Dario, come è nato questo spettacolo?
«Dalla voglia di raccontare un sogno che si è avverato. Sin da bambino sognavo di poter diventare un artista e Lucio Dalla era un mio punto di riferimento che volevo incontrare a tutti i costi. Per mia fortuna non solo l’ho conosciuto, ma siamo diventati anche amici, al punto che è venuto a cantare gratuitamente alla mostra che celebrava i miei 25 anni di attività di pittore. Così quando è morto ho deciso di celebrare questo grande artista, proponendo di mostrare in teatro un qualcosa che nessuno aveva mai visto in televisione».
Diventare artista è stata per te una scelta quasi obbligata, visto che la tua è una famiglia dedita all’arte…
«Io volevo fare il pittore, ma ci sono voluti 16 anni di gavetta per iniziare ad essere considerato. In compenso avevo ottime doti di imitatore e questa capacità naturale mi veniva riconosciuta anche in famiglia. La mia palestra era la scuola e il mio pubblico erano i compagni di liceo. Nel frattempo ho avuto la fortuna di assistere ad uno spettacolo dei mitico Alighiero Noschese e da quel momento ho iniziato a fare serate. Il mio debutto è avvenuto a soli 19 anni».

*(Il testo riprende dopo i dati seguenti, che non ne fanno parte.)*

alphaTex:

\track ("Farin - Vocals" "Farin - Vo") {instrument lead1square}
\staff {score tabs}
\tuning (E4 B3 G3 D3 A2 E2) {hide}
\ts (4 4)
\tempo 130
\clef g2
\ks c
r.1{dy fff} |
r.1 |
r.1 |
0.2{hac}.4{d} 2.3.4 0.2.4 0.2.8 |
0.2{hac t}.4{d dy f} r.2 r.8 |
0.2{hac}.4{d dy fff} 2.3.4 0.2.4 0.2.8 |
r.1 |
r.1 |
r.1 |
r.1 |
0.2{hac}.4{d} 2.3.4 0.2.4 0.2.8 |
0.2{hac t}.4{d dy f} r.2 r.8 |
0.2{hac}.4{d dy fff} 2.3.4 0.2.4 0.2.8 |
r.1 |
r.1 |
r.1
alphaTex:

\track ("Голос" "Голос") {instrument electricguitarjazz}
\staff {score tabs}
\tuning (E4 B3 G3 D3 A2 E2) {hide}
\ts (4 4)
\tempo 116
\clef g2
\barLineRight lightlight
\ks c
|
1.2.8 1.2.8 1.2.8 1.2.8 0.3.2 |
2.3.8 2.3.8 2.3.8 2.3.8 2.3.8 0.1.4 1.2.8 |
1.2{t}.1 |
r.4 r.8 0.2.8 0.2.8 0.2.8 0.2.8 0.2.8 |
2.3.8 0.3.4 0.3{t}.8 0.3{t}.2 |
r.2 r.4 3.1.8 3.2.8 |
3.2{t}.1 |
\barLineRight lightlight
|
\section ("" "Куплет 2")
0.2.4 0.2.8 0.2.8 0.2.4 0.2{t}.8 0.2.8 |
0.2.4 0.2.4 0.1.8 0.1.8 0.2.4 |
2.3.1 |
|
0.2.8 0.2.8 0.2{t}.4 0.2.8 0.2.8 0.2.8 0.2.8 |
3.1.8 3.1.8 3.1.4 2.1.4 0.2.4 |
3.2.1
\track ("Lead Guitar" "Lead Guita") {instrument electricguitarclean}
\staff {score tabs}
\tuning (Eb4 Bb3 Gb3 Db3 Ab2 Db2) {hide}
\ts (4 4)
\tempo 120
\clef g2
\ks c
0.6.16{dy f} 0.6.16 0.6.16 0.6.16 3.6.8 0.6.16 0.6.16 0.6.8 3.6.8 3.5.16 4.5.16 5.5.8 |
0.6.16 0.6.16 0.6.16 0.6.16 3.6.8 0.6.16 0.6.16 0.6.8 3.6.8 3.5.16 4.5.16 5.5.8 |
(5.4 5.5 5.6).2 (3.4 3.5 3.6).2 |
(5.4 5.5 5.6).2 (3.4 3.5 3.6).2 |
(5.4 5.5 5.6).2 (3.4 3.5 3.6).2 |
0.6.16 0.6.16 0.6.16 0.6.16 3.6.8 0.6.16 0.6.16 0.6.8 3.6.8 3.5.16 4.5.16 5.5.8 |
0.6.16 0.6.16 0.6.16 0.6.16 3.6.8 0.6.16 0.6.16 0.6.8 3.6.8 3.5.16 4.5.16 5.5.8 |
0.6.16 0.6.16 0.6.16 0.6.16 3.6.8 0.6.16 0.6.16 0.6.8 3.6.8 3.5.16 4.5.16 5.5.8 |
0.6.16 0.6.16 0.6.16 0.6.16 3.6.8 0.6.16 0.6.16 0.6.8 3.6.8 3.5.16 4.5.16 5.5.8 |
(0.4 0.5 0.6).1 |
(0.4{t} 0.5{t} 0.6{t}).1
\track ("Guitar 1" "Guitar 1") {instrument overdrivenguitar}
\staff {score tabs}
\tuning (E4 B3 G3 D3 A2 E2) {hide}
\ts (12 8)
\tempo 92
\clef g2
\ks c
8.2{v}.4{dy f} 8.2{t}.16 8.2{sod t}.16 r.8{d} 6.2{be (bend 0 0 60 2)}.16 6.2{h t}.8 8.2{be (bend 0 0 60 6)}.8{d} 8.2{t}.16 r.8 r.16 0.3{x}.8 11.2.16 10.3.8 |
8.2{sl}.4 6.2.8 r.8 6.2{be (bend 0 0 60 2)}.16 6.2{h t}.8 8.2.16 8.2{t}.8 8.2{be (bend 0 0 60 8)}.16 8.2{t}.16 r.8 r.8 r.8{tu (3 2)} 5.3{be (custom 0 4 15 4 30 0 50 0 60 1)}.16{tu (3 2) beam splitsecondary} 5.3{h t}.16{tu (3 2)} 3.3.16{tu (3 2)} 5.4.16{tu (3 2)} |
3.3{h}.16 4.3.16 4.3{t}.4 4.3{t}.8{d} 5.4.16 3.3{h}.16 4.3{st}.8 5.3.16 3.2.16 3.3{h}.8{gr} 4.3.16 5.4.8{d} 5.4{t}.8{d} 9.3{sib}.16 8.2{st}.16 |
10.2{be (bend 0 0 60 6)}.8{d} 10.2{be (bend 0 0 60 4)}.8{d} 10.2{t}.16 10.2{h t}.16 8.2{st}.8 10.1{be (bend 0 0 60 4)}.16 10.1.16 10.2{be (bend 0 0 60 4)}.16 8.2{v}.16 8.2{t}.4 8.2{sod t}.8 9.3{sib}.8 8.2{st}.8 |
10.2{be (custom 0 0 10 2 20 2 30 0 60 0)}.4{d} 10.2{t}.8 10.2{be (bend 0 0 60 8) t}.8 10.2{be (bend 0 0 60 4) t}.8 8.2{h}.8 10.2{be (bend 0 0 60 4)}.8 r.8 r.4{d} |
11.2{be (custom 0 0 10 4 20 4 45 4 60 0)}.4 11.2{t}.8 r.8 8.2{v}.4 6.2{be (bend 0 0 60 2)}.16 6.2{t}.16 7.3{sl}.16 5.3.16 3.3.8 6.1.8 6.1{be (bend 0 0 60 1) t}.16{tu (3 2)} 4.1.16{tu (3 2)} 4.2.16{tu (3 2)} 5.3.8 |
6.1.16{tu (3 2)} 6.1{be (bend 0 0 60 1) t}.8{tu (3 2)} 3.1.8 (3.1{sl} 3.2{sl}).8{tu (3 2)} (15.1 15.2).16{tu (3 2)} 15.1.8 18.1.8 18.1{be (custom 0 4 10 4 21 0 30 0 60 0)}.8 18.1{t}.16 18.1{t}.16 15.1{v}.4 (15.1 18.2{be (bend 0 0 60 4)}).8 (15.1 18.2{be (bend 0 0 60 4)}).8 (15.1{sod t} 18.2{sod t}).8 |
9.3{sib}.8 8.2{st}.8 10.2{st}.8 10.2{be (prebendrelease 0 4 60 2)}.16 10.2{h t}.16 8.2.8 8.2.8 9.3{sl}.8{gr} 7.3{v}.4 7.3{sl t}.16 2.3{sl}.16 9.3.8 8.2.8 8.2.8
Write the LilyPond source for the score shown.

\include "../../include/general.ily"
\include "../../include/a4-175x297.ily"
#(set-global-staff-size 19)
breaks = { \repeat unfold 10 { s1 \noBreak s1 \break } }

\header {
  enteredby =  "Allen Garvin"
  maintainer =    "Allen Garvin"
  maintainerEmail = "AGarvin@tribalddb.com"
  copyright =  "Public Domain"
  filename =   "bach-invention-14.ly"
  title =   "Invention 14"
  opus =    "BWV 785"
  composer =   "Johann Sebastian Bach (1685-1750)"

Tra i personaggi che hanno influenzato la tua carriera c’è Modigliani.
«Quando ero piccolo ero incuriosito da quei pittori che dipingevano in modo non convenzionale, tanto per fare un esempio di Picasso. Sapere che nella città dove vivevo era nato uno di loro (Livorno, ndr) ha scatenato la mia fantasia. Ero affascinato da queste facce strane, da quei colli lunghissimi e soprattutto dal modo di interpretare in modo creativo ciò che lo circondava. E così anche io sono diventato un impressionista».
Un altro personaggio che hai incrociato più volte è stato Antonio Ricci…
«L’ho incontrato la prima volta ad un concorso per giovani talenti che si chiamava “Star 90”, dove era il presidente della giuria. In quel contesto ho fatto il mio primo provino televisivo. Certo prima di arrivare a “Striscia la notizia” è passato moltissimo tempo, ma posso dire che Antonio è stata la persona di spettacolo che più mi ha dato spazio».
Il tuo debutto televisivo è stato con il compianto Corrado Mantoni. Come è cambiata la televisione in questi anni?
«Moltissimo. “Ciao gente” era uno dei primi programmi di intrattenimento trasmessi sul neonato Canale 5. Andava in onda il venerdì sera, ma era registrata con largo anticipo, per poter mandare le cassette nelle varie emittenti e simulare una sorta di diretta nazionale. Aveva un’audience fantastica e ti regalava una mediaticità enorme. Oggi l’offerta è molto più variegata e così è difficile avere un pubblico così vasto».
Sono cambiati anche i tempi comici…
«Infatti. Tanto per fare un esempio i primi servizi di Valentino su “Striscia la Notizia” duravano tra i 3 e 4 minuti. Oggi i tempi si sono ridotti ad un terzo. Devi concludere tutto in meno di 50 secondi».
Di tutti i personaggi che hai imitato a chi sei più legato?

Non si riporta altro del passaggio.